What is needed ->
The records should be restated exactly from their first line through the line with "16: (255, 23, 0.60)" in it.
+++ Data +++
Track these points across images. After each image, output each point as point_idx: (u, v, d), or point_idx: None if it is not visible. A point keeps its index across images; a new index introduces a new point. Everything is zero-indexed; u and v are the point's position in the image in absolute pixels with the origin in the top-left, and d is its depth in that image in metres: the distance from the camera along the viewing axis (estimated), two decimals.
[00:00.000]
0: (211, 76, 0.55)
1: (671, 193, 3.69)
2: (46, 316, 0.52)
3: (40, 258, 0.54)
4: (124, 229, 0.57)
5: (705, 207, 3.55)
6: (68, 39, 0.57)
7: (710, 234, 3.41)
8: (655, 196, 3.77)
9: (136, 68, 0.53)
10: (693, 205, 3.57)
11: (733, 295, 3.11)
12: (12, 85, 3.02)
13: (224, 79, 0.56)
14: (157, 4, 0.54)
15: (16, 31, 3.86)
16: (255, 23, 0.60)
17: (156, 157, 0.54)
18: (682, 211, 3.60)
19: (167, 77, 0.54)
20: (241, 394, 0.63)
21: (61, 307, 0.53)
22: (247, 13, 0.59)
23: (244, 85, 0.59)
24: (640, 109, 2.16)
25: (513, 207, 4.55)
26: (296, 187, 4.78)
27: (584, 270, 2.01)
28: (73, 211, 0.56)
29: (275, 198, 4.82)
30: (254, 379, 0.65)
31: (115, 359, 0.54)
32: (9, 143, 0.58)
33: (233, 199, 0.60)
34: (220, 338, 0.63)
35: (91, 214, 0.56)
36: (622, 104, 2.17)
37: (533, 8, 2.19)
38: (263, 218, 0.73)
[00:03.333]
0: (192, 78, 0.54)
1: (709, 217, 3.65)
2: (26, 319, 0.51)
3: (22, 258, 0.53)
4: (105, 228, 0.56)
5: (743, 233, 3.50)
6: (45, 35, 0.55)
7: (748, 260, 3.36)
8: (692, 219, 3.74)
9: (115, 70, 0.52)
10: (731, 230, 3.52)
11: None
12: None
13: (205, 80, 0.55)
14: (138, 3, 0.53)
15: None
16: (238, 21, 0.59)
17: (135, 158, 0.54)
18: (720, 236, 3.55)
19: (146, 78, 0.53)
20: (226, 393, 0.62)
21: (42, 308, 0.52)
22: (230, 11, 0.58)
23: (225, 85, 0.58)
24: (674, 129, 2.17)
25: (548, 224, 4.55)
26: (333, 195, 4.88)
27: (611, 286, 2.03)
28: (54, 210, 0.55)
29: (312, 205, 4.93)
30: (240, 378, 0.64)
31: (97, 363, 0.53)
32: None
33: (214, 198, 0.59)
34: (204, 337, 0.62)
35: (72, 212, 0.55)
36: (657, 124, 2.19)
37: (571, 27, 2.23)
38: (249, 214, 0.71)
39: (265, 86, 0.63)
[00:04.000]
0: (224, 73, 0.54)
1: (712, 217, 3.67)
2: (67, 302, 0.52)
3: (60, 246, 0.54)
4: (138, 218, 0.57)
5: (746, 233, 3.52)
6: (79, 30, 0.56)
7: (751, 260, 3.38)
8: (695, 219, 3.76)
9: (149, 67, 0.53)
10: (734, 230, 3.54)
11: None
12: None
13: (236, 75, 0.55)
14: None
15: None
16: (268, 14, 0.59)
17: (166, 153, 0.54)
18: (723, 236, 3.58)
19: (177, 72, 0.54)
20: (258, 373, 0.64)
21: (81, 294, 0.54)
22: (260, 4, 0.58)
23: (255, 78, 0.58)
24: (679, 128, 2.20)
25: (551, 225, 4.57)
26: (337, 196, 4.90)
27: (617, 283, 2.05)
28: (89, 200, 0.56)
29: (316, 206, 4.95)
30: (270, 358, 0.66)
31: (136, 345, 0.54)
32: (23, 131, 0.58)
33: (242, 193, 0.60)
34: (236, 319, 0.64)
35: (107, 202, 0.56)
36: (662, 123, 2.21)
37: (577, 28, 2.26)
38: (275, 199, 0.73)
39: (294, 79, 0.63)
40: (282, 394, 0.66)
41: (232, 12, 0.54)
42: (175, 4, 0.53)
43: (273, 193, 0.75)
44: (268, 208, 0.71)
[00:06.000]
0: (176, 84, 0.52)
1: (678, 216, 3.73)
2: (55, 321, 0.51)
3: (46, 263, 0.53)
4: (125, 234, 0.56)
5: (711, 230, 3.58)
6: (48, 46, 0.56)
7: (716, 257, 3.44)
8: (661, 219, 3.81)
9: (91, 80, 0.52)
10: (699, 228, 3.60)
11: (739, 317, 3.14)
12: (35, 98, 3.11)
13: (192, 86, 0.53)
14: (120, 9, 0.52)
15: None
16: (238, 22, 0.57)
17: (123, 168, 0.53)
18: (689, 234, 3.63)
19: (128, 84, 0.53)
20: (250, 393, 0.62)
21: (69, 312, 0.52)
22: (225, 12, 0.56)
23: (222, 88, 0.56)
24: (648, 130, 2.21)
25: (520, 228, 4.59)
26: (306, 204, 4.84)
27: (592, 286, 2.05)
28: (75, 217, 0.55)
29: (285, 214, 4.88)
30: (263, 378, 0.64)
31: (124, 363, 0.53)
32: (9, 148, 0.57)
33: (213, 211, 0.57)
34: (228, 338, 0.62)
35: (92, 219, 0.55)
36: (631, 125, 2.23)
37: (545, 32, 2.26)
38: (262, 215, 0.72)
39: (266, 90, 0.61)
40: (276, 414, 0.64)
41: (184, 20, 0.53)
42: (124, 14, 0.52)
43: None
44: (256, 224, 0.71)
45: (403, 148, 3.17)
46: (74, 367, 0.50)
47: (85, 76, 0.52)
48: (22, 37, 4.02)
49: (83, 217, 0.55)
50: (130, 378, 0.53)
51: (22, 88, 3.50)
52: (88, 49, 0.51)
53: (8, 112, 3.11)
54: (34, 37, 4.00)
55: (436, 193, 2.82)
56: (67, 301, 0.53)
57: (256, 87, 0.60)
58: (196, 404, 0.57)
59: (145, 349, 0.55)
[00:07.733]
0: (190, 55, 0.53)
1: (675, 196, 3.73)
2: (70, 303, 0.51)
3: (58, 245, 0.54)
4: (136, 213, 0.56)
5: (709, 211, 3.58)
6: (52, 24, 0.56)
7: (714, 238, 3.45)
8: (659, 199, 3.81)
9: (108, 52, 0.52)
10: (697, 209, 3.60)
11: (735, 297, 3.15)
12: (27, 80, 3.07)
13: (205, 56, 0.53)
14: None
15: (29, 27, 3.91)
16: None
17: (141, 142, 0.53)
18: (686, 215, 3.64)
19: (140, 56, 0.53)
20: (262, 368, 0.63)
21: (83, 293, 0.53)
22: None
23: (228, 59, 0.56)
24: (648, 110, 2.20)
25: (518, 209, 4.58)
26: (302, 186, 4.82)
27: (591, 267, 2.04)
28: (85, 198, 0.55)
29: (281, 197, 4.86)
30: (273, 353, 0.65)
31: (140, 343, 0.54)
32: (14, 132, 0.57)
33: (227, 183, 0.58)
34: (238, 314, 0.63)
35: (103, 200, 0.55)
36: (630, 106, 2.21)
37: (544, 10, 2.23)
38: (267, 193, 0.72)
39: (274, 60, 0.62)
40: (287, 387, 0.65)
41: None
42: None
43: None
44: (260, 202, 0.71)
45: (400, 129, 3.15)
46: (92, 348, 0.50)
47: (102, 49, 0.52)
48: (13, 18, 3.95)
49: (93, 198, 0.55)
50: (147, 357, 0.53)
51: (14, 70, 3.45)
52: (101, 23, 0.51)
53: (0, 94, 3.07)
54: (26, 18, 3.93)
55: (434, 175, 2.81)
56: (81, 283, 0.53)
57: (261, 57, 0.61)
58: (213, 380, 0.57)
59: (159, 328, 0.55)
+++
Answer to this task ->
Track these points across images. After each image, output each point as point_idx: (u, v, d), or point_idx: None if it is not visible. A point keeps its index across images; a new index introduces a new point. Everything is zero-indexed; u and v are the point's position in the image in absolute pixels with the origin in the top-left, and d is its depth in that image in metres: the distance from the camera along the viewing axis (estimated), two decimals.
[00:00.000]
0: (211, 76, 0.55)
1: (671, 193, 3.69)
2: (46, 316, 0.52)
3: (40, 258, 0.54)
4: (124, 229, 0.57)
5: (705, 207, 3.55)
6: (68, 39, 0.57)
7: (710, 234, 3.41)
8: (655, 196, 3.77)
9: (136, 68, 0.53)
10: (693, 205, 3.57)
11: (733, 295, 3.11)
12: (12, 85, 3.02)
13: (224, 79, 0.56)
14: (157, 4, 0.54)
15: (16, 31, 3.86)
16: (255, 23, 0.60)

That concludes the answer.